** REQUISITOS DEL PROBLEMA **
Indica cuántos años tiene Salvador según el relato «El último lobo».

** FRAGMENTO PROPORCIONADO **
▼
El último lobo

Salvador vive ahora en un piso igual a los otros del número dieciocho del tercer bloque gris de una avenida con nombre parecido a las demás del Polígono de la Fuensanta. Vaya por Dios. Atrás quedaron los espacios abiertos y los hermosos cielos de su sierra. Pero las cosas son como son y los chiquillos crecieron y hubo que arrimarlos a la escuela. A todo tiene uno que hacerse. Tiene sesenta y siete años y algunos achaques. Aunque todavía maneja bien la escopeta, que lo que se pierde en las facultades puede suplirse con sabiduría.

– Aunque me esté mal el decirlo fui de los mejores. Me enseñó mi padre, que era un aficionado y entendía bien el campo. Era muy bueno con la chilla, con la hoja de chaparro, ya sabe usted. Horas podía estar chillando y le salía muy limpio. De chicos, mi hermano era mejor escopeta que yo que era muy nervioso. Pero después me di cuenta de que había que dejar correr un poco a los bichos y ya les daba. Y, además, es que yo he estado muy usado en eso de tirar.

Su mujer me ha traído una copita de anís. Salvador no bebe y toma el café descafeinado. Qué le vamos a hacer. Los años. Desde un rincón, un viejo búho nos vigila con una perdiz entre las garras. Es un recuerdo de su defensa de los gazapos y pájaros. De cuando guardaba Navalagrulla.
▲
** MATERIAL PROPORCIONADO **
▼
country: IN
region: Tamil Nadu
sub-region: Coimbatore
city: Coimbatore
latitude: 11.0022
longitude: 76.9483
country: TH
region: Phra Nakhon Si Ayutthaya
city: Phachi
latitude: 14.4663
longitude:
▲
▼
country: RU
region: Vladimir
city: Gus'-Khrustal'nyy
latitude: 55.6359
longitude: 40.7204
▲
** SOLUCIÓN DEL EJERCICIO **
Salvador tiene sesenta y siete años.